▶ Exercise prompt: Please copy every record exactly as it is written.
Content starts
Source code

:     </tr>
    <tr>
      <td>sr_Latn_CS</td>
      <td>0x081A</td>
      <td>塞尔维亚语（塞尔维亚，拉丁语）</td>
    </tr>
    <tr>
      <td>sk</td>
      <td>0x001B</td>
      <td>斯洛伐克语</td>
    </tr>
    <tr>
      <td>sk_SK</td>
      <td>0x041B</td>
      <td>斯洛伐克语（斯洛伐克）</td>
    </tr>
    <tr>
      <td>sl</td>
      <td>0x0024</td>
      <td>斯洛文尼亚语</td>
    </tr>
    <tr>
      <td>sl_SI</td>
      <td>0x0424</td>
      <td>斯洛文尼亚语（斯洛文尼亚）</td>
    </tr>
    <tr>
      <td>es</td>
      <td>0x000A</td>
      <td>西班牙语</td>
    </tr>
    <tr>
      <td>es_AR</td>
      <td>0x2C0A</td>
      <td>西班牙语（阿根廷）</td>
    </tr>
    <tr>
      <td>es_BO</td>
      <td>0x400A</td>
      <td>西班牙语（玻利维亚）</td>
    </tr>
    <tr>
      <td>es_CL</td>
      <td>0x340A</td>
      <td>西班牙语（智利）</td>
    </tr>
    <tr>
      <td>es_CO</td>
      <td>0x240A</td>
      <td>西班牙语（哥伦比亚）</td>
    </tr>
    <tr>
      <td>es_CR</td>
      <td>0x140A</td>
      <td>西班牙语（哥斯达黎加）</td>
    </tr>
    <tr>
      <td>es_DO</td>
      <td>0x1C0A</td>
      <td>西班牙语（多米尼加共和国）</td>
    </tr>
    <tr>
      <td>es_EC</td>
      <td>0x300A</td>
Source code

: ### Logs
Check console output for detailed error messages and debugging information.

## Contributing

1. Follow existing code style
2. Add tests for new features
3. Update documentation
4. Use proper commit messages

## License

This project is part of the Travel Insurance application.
Content ends
▶ Final answer:
Source code

:     </tr>
    <tr>
      <td>sr_Latn_CS</td>
      <td>0x081A</td>
      <td>塞尔维亚语（塞尔维亚，拉丁语）</td>
    </tr>
    <tr>
      <td>sk</td>
      <td>0x001B</td>
      <td>斯洛伐克语</td>
    </tr>
    <tr>
      <td>sk_SK</td>
      <td>0x041B</td>
      <td>斯洛伐克语（斯洛伐克）</td>
    </tr>
    <tr>
      <td>sl</td>
      <td>0x0024</td>
      <td>斯洛文尼亚语</td>
    </tr>
    <tr>
      <td>sl_SI</td>
      <td>0x0424</td>
      <td>斯洛文尼亚语（斯洛文尼亚）</td>
    </tr>
    <tr>
      <td>es</td>
      <td>0x000A</td>
      <td>西班牙语</td>
    </tr>
    <tr>
      <td>es_AR</td>
      <td>0x2C0A</td>
      <td>西班牙语（阿根廷）</td>
    </tr>
    <tr>
      <td>es_BO</td>
      <td>0x400A</td>
      <td>西班牙语（玻利维亚）</td>
    </tr>
    <tr>
      <td>es_CL</td>
      <td>0x340A</td>
      <td>西班牙语（智利）</td>
    </tr>
    <tr>
      <td>es_CO</td>
      <td>0x240A</td>
      <td>西班牙语（哥伦比亚）</td>
    </tr>
    <tr>
      <td>es_CR</td>
      <td>0x140A</td>
      <td>西班牙语（哥斯达黎加）</td>
    </tr>
    <tr>
      <td>es_DO</td>
      <td>0x1C0A</td>
      <td>西班牙语（多米尼加共和国）</td>
    </tr>
    <tr>
      <td>es_EC</td>
      <td>0x300A</td>
Source code

: ### Logs
Check console output for detailed error messages and debugging information.

## Contributing

1. Follow existing code style
2. Add tests for new features
3. Update documentation
4. Use proper commit messages

## License

This project is part of the Travel Insurance application.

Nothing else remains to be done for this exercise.